*Exercise text*

==========

Curious about height? Check out this new paper in Nature Genetics, A common variant of HMGA2 is associated with adult and childhood height in the general population. Nature News has a nice report for public consumption.
Last week when I posted about heritable traits I used height as an illustrative example. The reasoning was pretty simple, it’s a rather concrete phenotype which most humans have an intuitive grasp of in terms of the range of variation, and it also happens to exhibit high heritability in developed populations; on the order of 0.90, i.e., 90% of the variation in the population is due to variation in genes. As a continuous quantitative trait the variation in normal human height is generated by the combined additive and independent action of many genes (at least in theory).1 Of course if you divide 100% by many factors each factor has only a small impact, so it can be quite difficult to ascertain exactly which regions of the genome has a significant effect on a trait’s variation within a population. And so it is with height. These researchers used genome-wide association to detect a locus of significant effect on height: two copies of the ‘tall’ allele of HMGA2 result in 1 extra centimeter vs. those with two copies of the ‘short’ allele, and in an additive fashion one copy of each results in a average effect exactly equidistant in value. Nevertheless, the frequency of the ‘tall’ and ‘short’ allele at this locus explains only ~0.3% of the within population variation! A little something is better than nothing; and the theory is that combined research of small effect can result in a knowledge base of great extent.

==========

*Directions*
Carry on the piece on the genetics of height, starting after its last sentence. You won't need the records.

==========

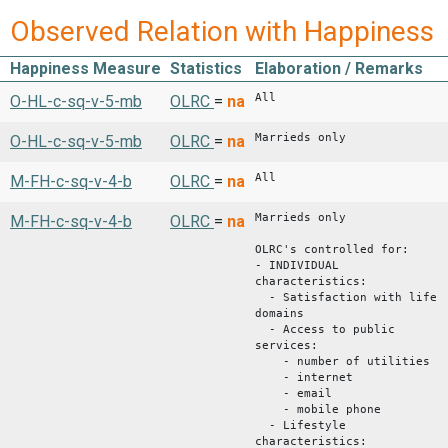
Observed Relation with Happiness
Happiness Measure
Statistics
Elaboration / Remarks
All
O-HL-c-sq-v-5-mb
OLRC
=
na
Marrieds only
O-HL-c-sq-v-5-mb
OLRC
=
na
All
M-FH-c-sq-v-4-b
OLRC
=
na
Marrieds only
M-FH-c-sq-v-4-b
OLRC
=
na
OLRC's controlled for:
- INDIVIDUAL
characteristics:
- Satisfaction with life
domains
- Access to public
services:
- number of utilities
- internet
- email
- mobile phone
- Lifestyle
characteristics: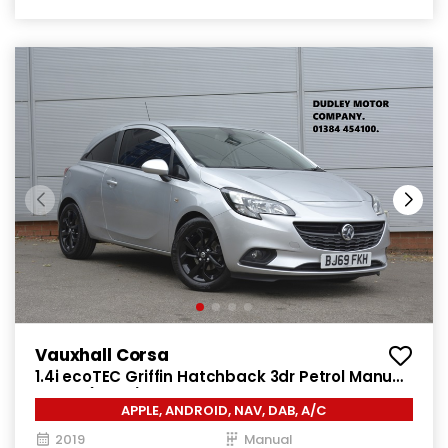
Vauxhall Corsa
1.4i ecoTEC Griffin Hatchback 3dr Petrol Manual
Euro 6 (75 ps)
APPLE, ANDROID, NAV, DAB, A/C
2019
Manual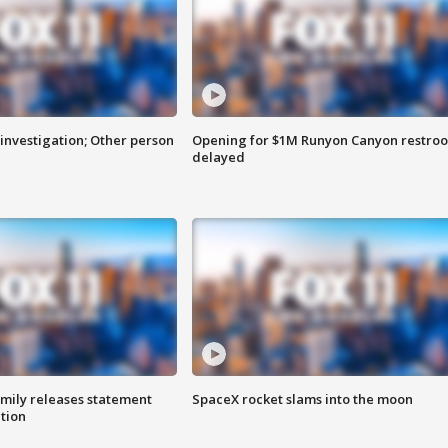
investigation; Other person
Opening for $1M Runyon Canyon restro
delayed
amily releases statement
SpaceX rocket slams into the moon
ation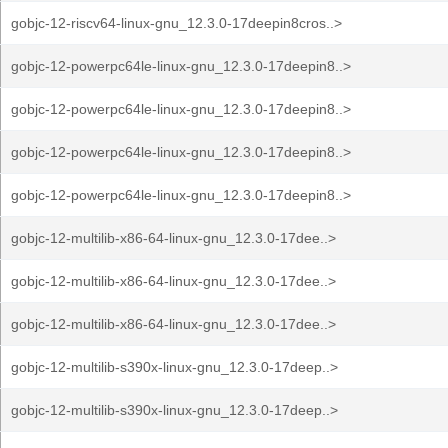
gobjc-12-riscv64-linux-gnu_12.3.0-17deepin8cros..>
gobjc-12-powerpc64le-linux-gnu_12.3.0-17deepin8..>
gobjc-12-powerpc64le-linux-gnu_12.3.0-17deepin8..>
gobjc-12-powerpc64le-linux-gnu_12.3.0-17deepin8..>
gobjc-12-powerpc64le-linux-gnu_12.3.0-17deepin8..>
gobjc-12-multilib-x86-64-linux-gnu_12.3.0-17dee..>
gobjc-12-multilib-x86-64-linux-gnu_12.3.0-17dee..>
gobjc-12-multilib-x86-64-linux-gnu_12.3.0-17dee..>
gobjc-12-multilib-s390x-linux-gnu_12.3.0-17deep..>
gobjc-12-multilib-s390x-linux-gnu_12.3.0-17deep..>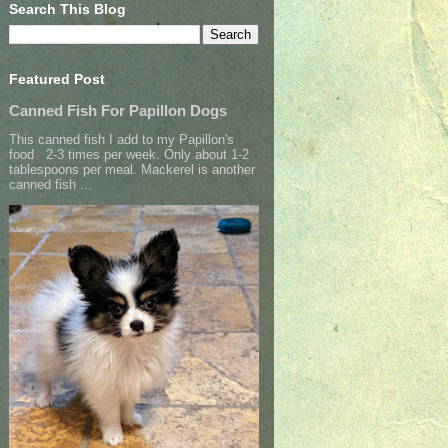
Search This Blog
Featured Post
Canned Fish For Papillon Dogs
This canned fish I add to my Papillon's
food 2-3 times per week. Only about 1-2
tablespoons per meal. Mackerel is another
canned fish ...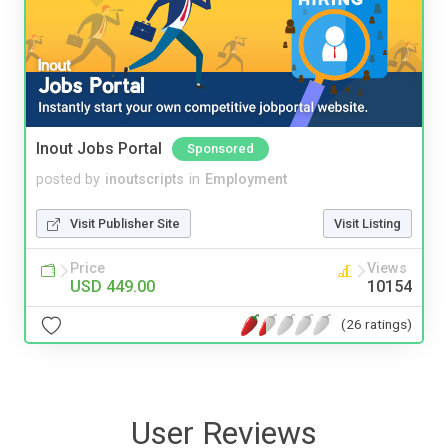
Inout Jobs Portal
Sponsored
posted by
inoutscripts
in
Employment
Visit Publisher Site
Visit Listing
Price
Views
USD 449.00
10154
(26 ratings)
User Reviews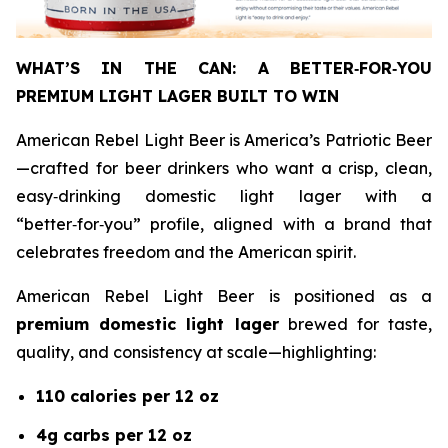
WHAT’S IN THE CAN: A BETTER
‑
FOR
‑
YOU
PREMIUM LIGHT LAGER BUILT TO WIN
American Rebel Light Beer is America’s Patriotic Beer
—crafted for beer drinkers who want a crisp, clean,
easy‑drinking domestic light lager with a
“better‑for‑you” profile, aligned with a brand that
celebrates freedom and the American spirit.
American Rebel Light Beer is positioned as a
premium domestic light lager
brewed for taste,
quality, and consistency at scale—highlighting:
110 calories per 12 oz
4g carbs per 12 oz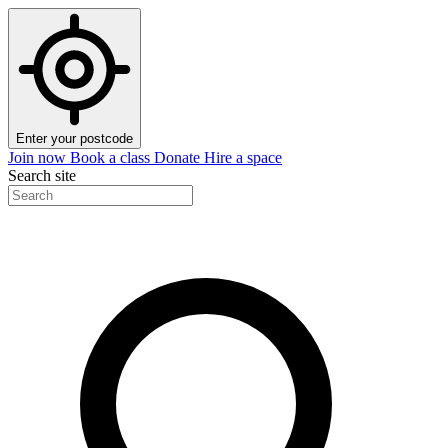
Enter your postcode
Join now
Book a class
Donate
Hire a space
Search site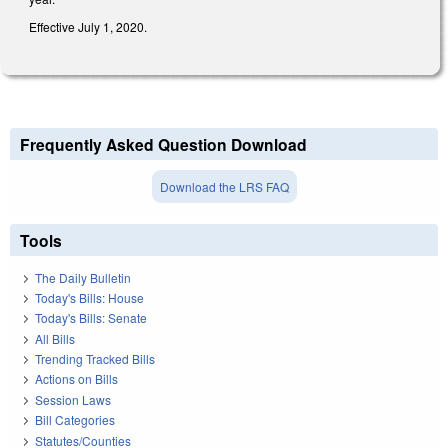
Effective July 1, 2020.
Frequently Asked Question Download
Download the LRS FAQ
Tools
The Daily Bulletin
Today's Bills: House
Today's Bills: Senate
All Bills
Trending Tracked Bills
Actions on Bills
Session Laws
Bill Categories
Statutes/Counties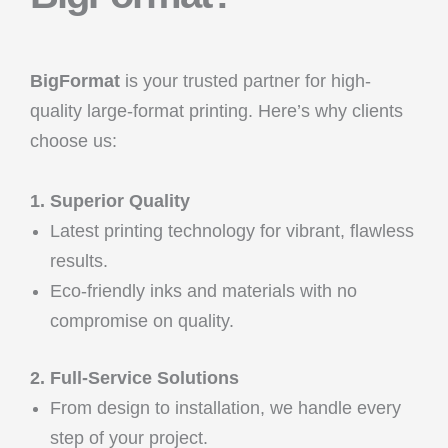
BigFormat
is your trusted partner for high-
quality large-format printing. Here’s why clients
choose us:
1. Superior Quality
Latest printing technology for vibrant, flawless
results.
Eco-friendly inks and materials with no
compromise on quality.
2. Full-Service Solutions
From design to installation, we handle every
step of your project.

==========

*Answer to this exercise*
Note that this finding is in regards to a single nucleotide polymorphism (SNP), one allele has a “T” base pair while the other has a “C.” This one “letter” change resulted in a change of function that is responsible for a small, but significant, proportion of the variation in human height. It wouldn’t surprise me if other sources of genetic variation, such as copy number, don’t end up to be just as important for height. Though some researchers make the claim that the normal range of human height is invariant throughout populations, I am skeptical of this a priori. Large mammals tend to exhibit differences between populations in morphology from region to region. For example, Bergmann’s Rule states that members of a species in colder climates will have larger body masses as well as lower surface area to volume ratios. The adaptive rationale for this is pretty obvious when it comes to metabolic management. So why would height vary between populations? We know that it is unlikely to be strong directional selection, this process would exhaust the genetic variation which quantitative traits are generated by. Rather, weak (and possibly balancing) selective forces are likely at work within and between populations. One could posit that height is simply the outcome of neutral evolution on a quantitative trait; but a long line of research suggests fitness boosts, up to a point, for taller males. My own hunch is that within human populations larger size is preferred ceteris paribus, but with the shift to agriculture and a low protein diet smaller size could be a benefit in sustaining energy in the face of endemic malnutrition. It doesn’t pay to be sexy if you’re dead. So the low average height of some high density agricultural populations isn’t simply environmental, the reduction of expected resource allotment selected for individuals who were less on the margins for their metabolic needs. In other words, short people.
1 – Dominance and epistatic effects can result in deviations from a linear model; though often enough the deviation is small enough to allow the use of additive & independent models.